Joining Nicole and Andrea are Sheree Fletcher (formerly Mrs. Will Smith), Mayte Garcia (formerly Mrs. Prince) and Jessica Canseco (formerly Mrs. Jose Canseco). These women’s vague association with fame at least makes their desire to be on TV more overt. They complain about how they lost themselves in their relationships with their famous husbands, yet Nicole is engaged to former New York Giant Michael Strahan, Mayte brings up her two-year relationship with Motley Crue drummer/undercover anaconda Tommy Lee, Sheree is married to former San Diego Charger Terrell Fletcher, and Jessica alludes to a divorce from former Extreme Makeover plastic surgeon Garth Fisher. Their desire to be within the sphere of celebrity is well-documented, except now they’re getting proactive about it.
Jessica was built for a show like Hollywood Exes. She’s blonde, leggy and “nuts… in a good way,” according to Mayte. She has a daughter, Josie, but she’s more friend than mom—although less Lorelai Gilmore and more Mrs. Robinson on that count. It’s up to Jessica to get her vagina rejuvenated with Nicole looking shocked. (Jess owns a cosmetic and medical tattooing business, so the vag freshen-up is under the auspice of work research. Does that mean it’s tax deductible?)
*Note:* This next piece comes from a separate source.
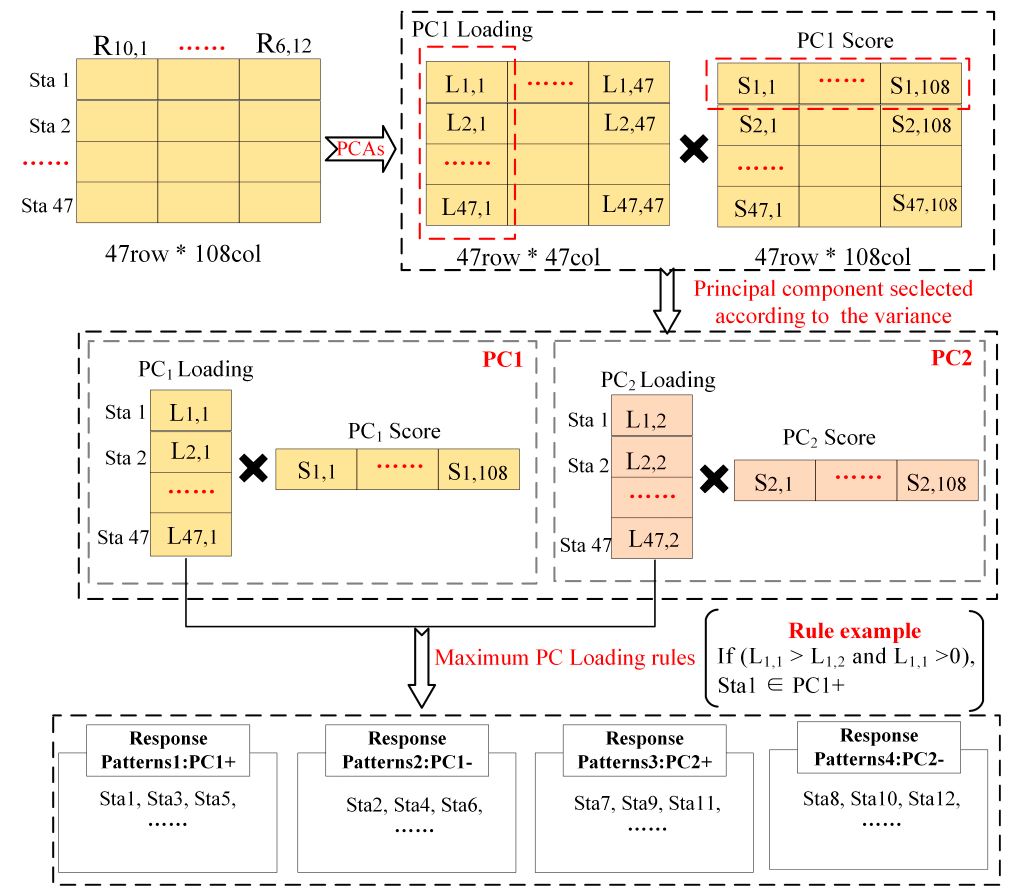
Figure 5. The follow chart of the PCAs method in our study. “Sta” is the abbreviation of “Station”, “PC” is the abbreviation of “principal component”.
Jessica’s initial plotline deals with Jose asking her to move back so they can both watch over Josie, and definitely not because he got kicked out of a Mexican baseball league and wants a place to live for free. What should be a boon for Hollywood Exes is that these women’s lives are already public to a certain extent via the behavior of their considerably more famous ex-husbands. But it really just ends up being creepy, as Jose lustily leers at Jessica, the victim of Canseco’s second high-profile domestic dispute.
Naturally, the heavy issues never come up and they never will. We’re watching these women because of their proximity to fame and they tantalize us with adjectives like “drama,” but they’ll never give us the gory details—lest the alimony checks dry up. Do we care as Nicole tearily tells Sheree that she lost her savings to some crooked accounting? Not particularly. Do we want to hear about the time Eddie Murphy picked up a transvestite prostitute during their marriage? Hell yeah. Are we going to? Hey, who wants to watch these women do shots?
These shows are fun, in part, because they are fight cards. Which one of these ladies is going to take off their earrings and flip a table? Smart money is on Jessica pissing everyone off, especially über-religious Sheree, who makes the girls pray before their sushi meal and bucket of tequila. (A word for both ladies: Those weaves will do neither of you favors when it comes to the throwdown). In a sit down with Tony (who needs to ratchet up the gay if he wants to merit the screentime), Andrea tells her assistant that there will be no drama. “We may not like each other,” Andrea says of her potential new besties, “but we respect each other woman to woman. There’s no reason to be pulling hair, acting a fool and cutting up.” Alas, dear Andrea, that’s all we really want to see.